Complementary treatments used
| Complementary treatments used | Property code (characteristics) | Illustrative data extracts |
|---|---|---|
| Outdoor tanning | Travels to the south | “Sun and sea […] I bought a small apartment in Spain close to the beach.” Charlotte |
| Using moisturizers (developed by nonmedical personnel) | Cream from ostrich feathers | “I used a cream derived from ostrich feathers. It stank terribly.” Kimberly |
| Food supplements | Aloe vera juice | “I’ve been drinking Aloe Vera juice every day for half a year.” Charlotte |
| Vitamin extracts oral | “I take some vitamins […] it helps.” Jonah | |
| Omega-3 fish oil oral | “My skin has become smoother after I started taking fish oil.” Charlotte | |
| Flaxseed oil oral | “I moisturize myself from within with flaxseed oil.” Jonah | |
| “Yes flaxseed oil should be good for many things. I also use it.” Kimberly | ||
| Healthy food | Avoiding meat products | “I live healthy. Everything I eat is organic and I rarely eat meat.” Jonah |
| Vegetable juice | “I drink juice, carrot juice.” Jonah | |
| Salt baths | “Usually I sit and wash my legs in a bowl of salt water.” Charlotte | |
| Products with silica mud | “I went to the Blue Lagoon in Iceland and bought Silica Mud.” Charlotte |
Discussion
This study adds information on important aspects of living with psoriasis, a disease requiring topical treatment that is both time consuming and impractical for the patient. Using a qualitative research design helped us to provide insight into the nonmeasurable aspects of the patient’s perceptions on medical drugs and daily life. The results from our study may not be representative of all patients with psoriasis. This is stressed by the patients described in this study all being primary adherent and having regular checkups at the hospital clinic. To identify differences in determinants of nonadherence between primary versus secondary nonadherent patients, we recommend future studies to be conducted among topically treated primary nonadherent psoriasis patients. Potentially, participants could also be sampled from other settings, ie, general practice or private dermatologists. The study findings align with those reported in the international literature. In relation to social/economic factors, adherence was limited when patients experienced the disease influencing on their intimate life,10 but improved by receiving support from their partner.3 Considering treatment factors, adherence was limited when patients experienced the treatment as greasy,5 but improved when treatment was easy to apply.5,11 In relation to the health care system, adherence was limited when patients experienced uncertainty regarding the rationale behind the treatment plan,6,7,12 but improved from confidence in the prescriber.6 In relation to the disease, adherence was limited by having areas difficult to reach,6 but improved when suffering from widespread disease.6 In relation to the patients themselves, adherence was limited by patients terminating treatment when initial positive treatment results were reached,5 but improved by establishing routines in their everyday life.5,12 In addition to previous research, this study showed that the patients received help from their partner in checking the skin for flare-ups and assisting in greasing.
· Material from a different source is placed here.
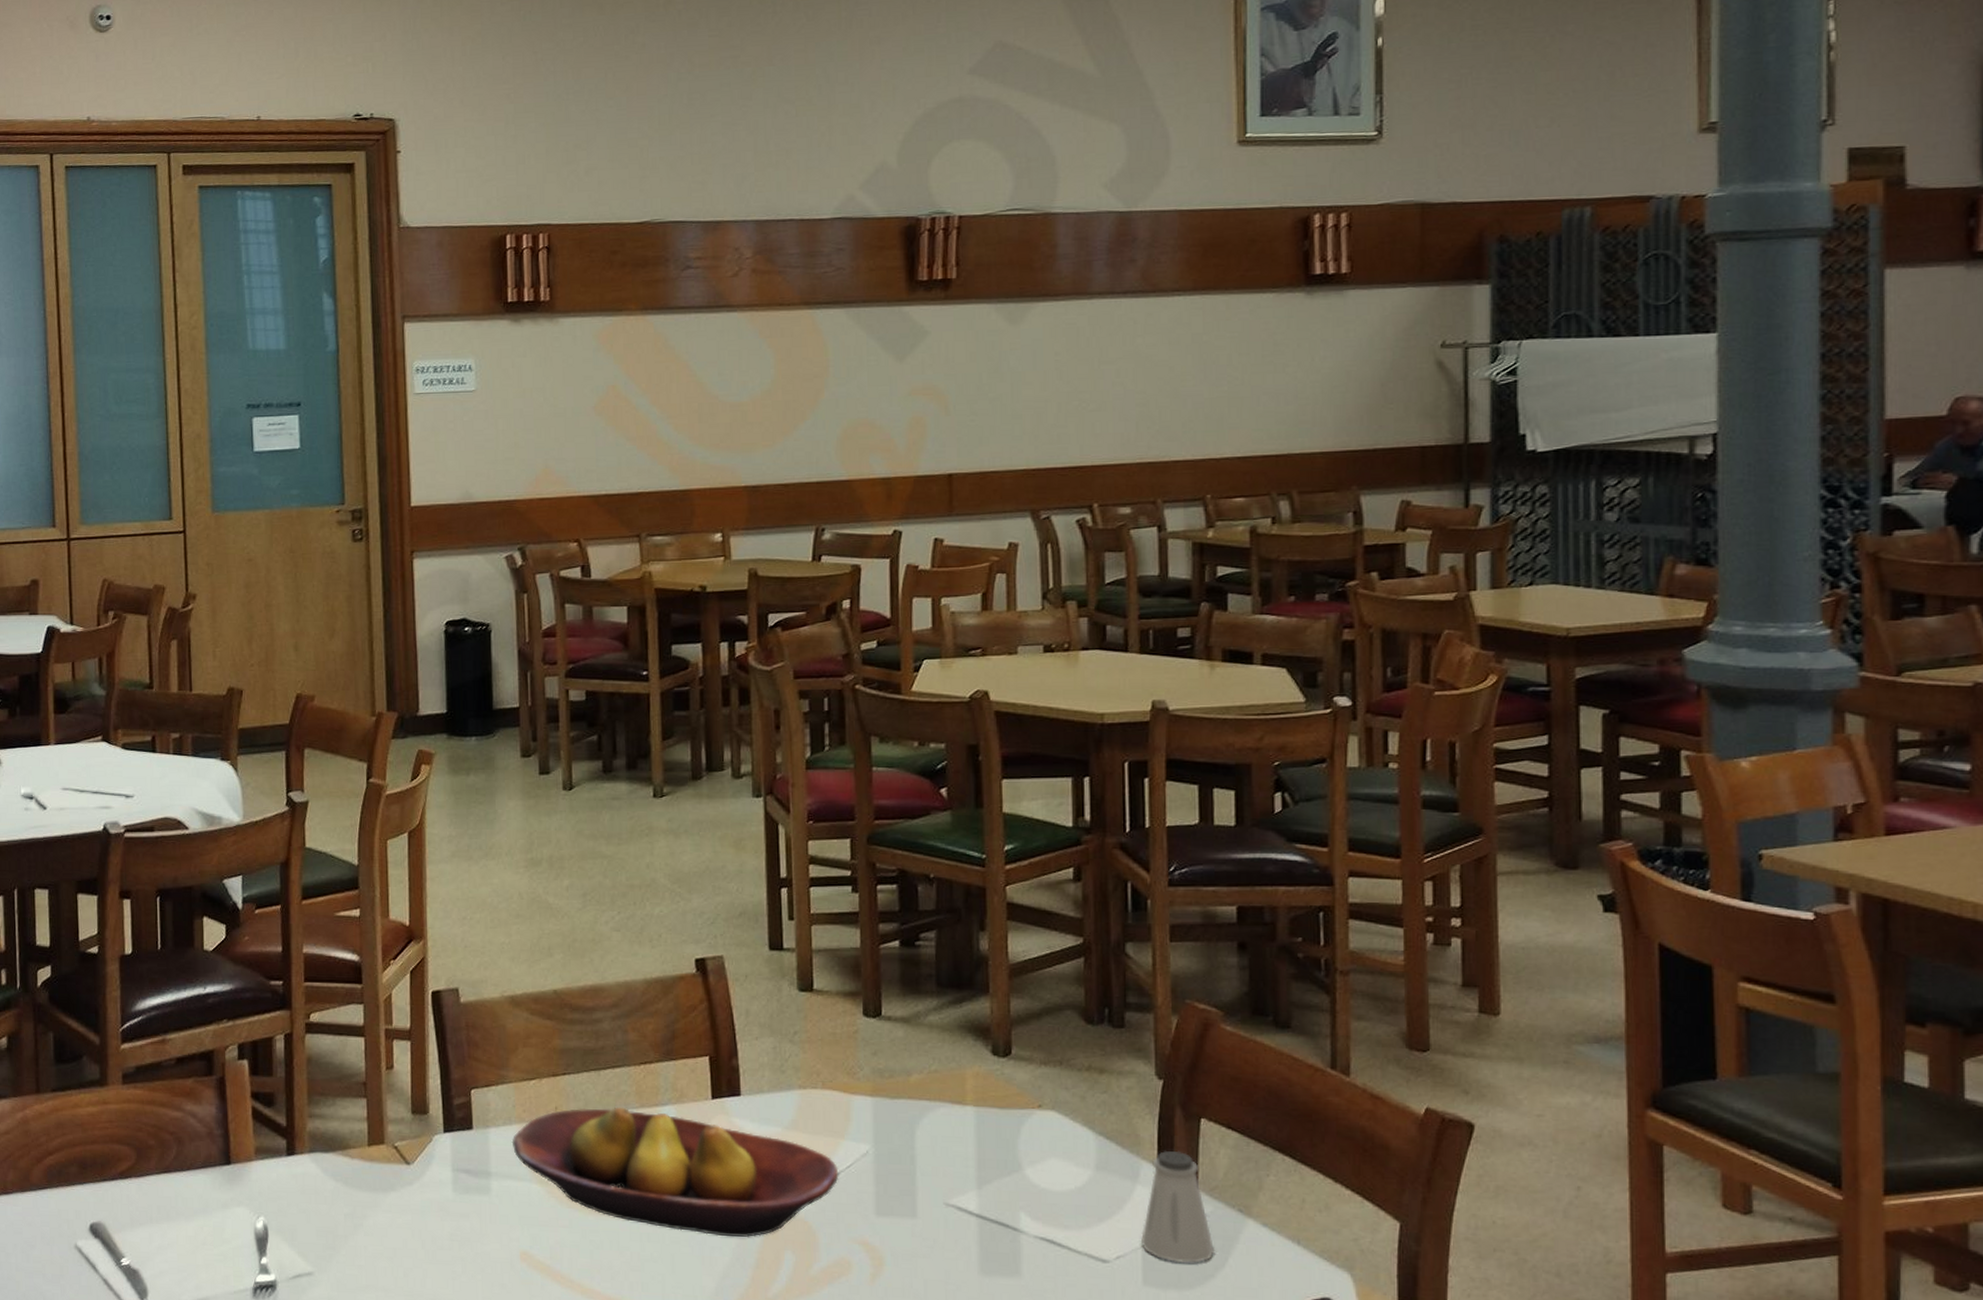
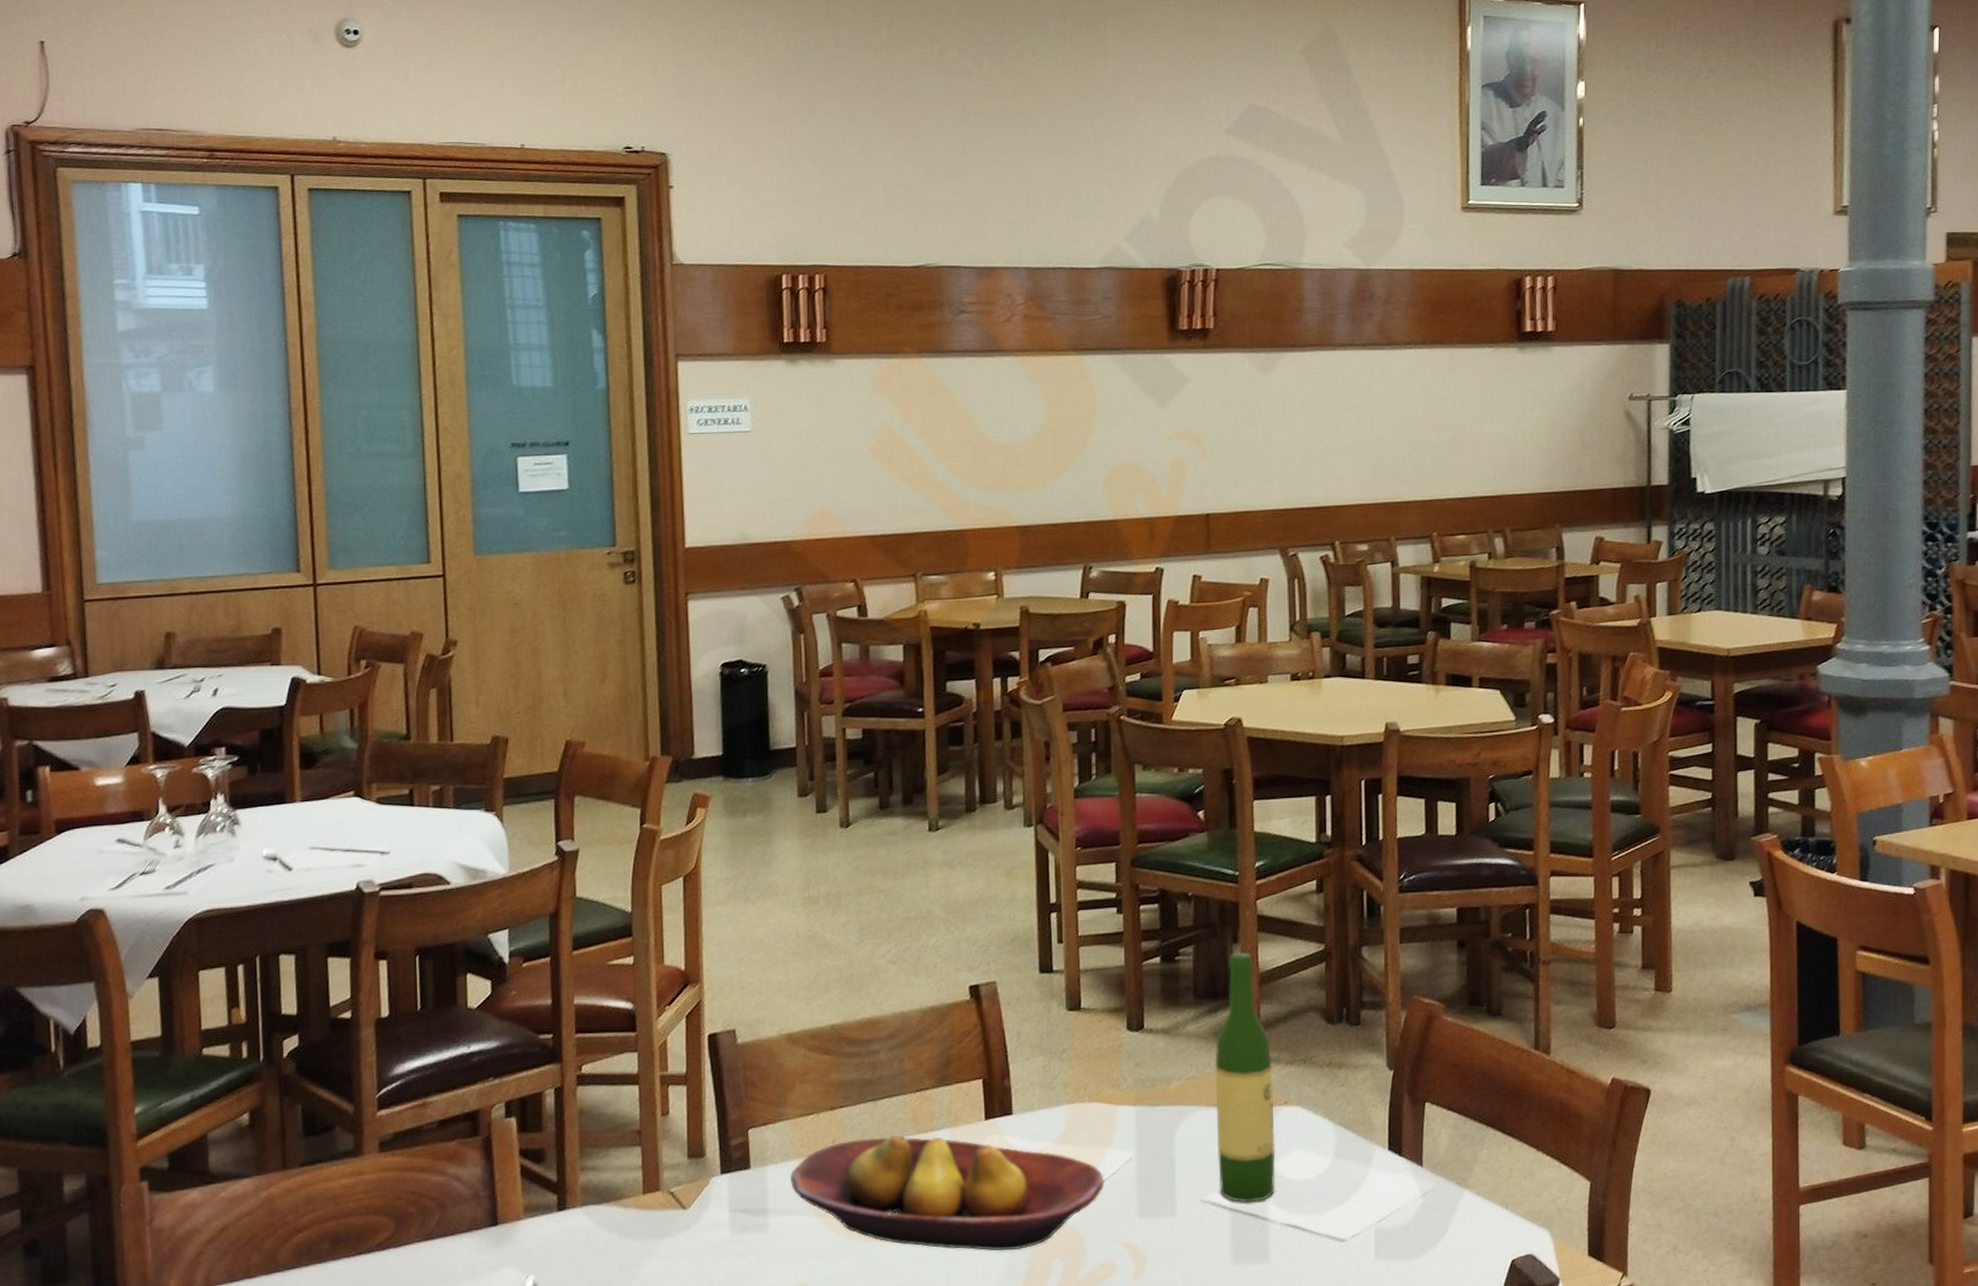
wine bottle: none [960,940,1029,1211] -> present [1215,952,1276,1203]
saltshaker: present [1141,1150,1214,1263] -> none [1374,1133,1436,1235]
Treatments need to be continued after they have shown an initial beneficial effect. Further research is needed to elucidate the effect of, eg, early follow-up visits13 or use of technical support on adherence. Technical support could include sending mobile phone reminders14 or use of patient-supporting apps delivered by smartphones. For the prescriber to help improve adherence, the recommendations from this study are the doctor needs to take time to listen to the patient, prescribe a topical product that is easy to apply and less greasy, inform the patients about benefits from treatments, and explain the rationale behind the treatment plan.
Footnotes
Disclosure
The authors report no conflicts of interest in this work.